La profezia di Lucia Fiorentino
Nel 1906, dieci anni prima dell'arrivo di Padre Pio a San Giovanni Rotondo, una giovane del luogo di nome Lucia Fiorentino ricevette una visione profetica che preannunciava la missione del futuro Santo. Lucia, un'anima eletta dotata di doni mistici, descrisse così quanto le era stato rivelato:
«Vidi nella visione un albero di smisurata grandezza nell’atrio del nostro convento dei cappuccini e sentii una voce che mi diceva: “Questo è il simbolo di un’anima che ora è lontana e verrà qui; farà tanto bene in questo paese... sarà forte e ben radicata come quest’albero e tutte le anime che verranno - sia di qui come da lontano - se si rifugeranno all’ombra di quest’albero, saranno liberate dal male”».

La visione specificava inoltre che coloro che si fossero umiliati dinanzi a questo «degno sacerdote» avrebbero ricevuto consigli e frutti di vita eterna. Al contrario, il messaggio conteneva un severo ammonimento per chi avesse disprezzato il suo operato: «Guai a coloro che disprezzeranno i suoi consigli, il suo modo di agire, il Signore li punirà severamente in questa e nell’altra vita».
L'arrivo di Padre Pio a San Giovanni Rotondo
Il 28 luglio 1916, Padre Pio approdò per la prima volta a San Giovanni Rotondo, stabilendovisi definitivamente pochi mesi dopo. Il 20 settembre 1918, il frate fu insignito del dono delle stimmate, evento che segnò l'inizio di una fase di profonda trasformazione spirituale, ma anche di grandi tribolazioni. La presenza del Santo attirò centinaia di fedeli, ma scatenò anche violente reazioni di incomprensione, calunnia e divisioni all'interno della comunità locale e del clero.
Padre Pio: l'uomo, il frate, il santo. (La vera storia di Padre Pio - 26 settembre 2023)
Le opposizioni e le inchieste ecclesiastiche
Il clima attorno al convento divenne teso. Alcuni cittadini e membri del clero, influenzati da correnti anticlericali, arrivarono a definire l'attività dei frati una «lurida industria», accusando il Santo di mistificazione. Queste segnalazioni, riportate all'Arcivescovo di Manfredonia, Mons. Gagliardi, portarono la Santa Sede a emanare provvedimenti restrittivi. Il 31 maggio 1923, il Sant’Uffizio giunse a dichiarare di «non constare la soprannaturalità dei fatti» attribuiti a Padre Pio.

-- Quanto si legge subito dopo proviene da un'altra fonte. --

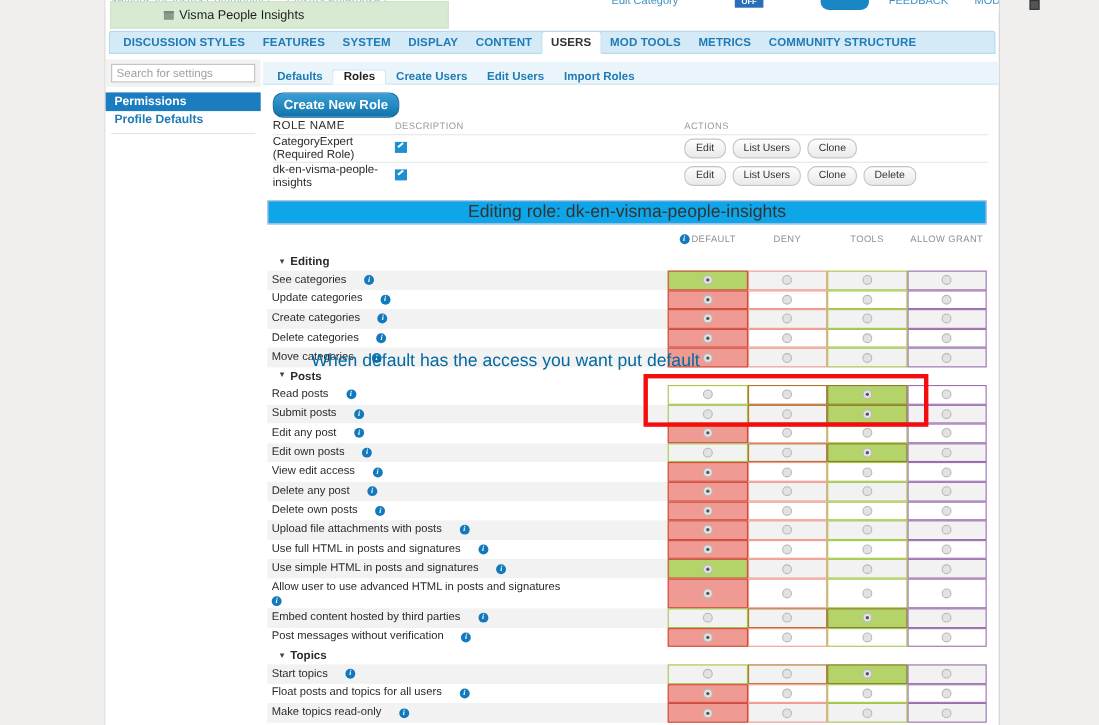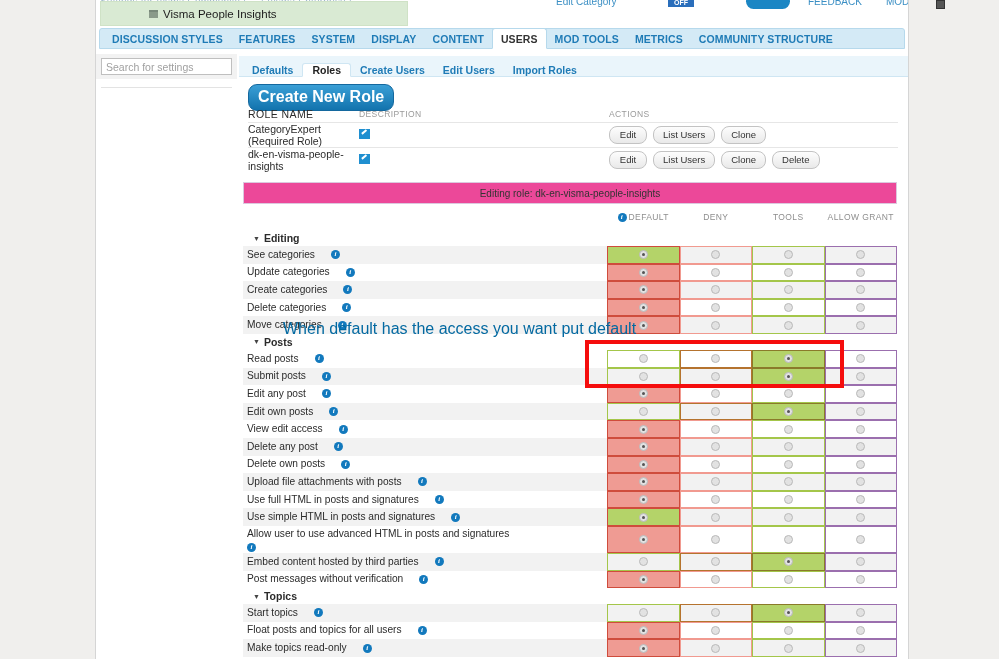"Permissions" div { html: none -> <div> <div>Permissions</div> <div>Profile Defaults</div> </div> }
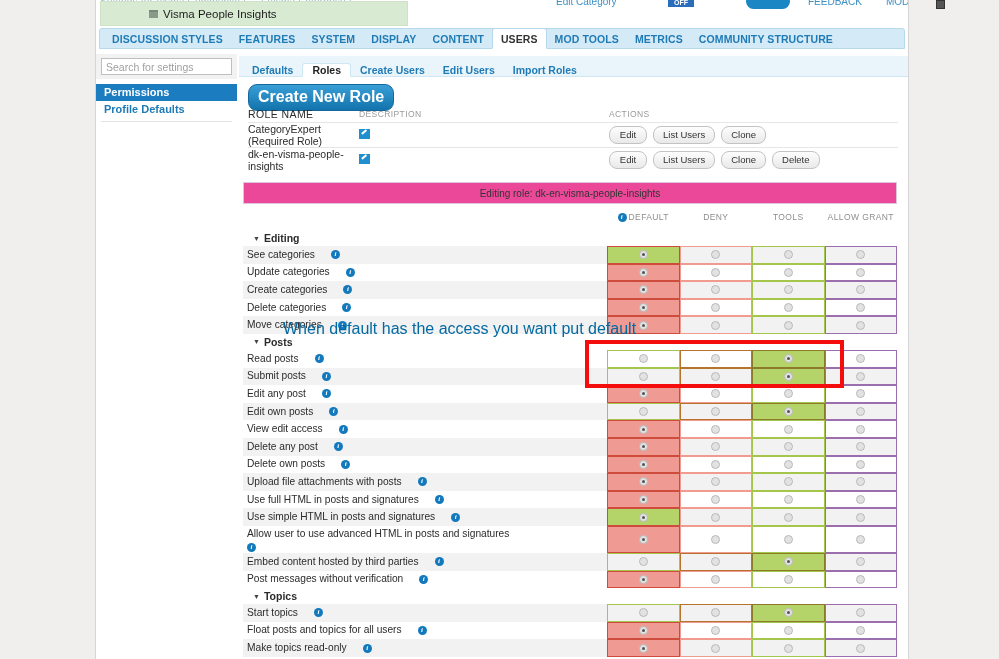"Create New Role" .btn-primary { font-size: 16px -> 12px }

Il compimento del disegno divino
Nonostante la diffidenza iniziale della gerarchia ecclesiastica, il popolo riconobbe in Padre Pio la validità della profezia di Lucia. Il 19 agosto 1923, Gesù confermò nuovamente a Lucia la natura della sua visione: quel «degno sacerdote» di cui parlava l'albero era proprio Padre Pio, venuto da lontano per radicarsi nel Gargano per volontà divina.
La missione del Santo si estese in tutto il mondo, confermando che il «raccontino» della giovane popolana non era frutto di fantasia, ma un evento storico. Lucia Fiorentino, fedele al suo ruolo di figlia spirituale, offrì infine la propria vita nel 1934, in un atto di sacrificio estremo per la liberazione del suo padre spirituale dalle persecuzioni subite.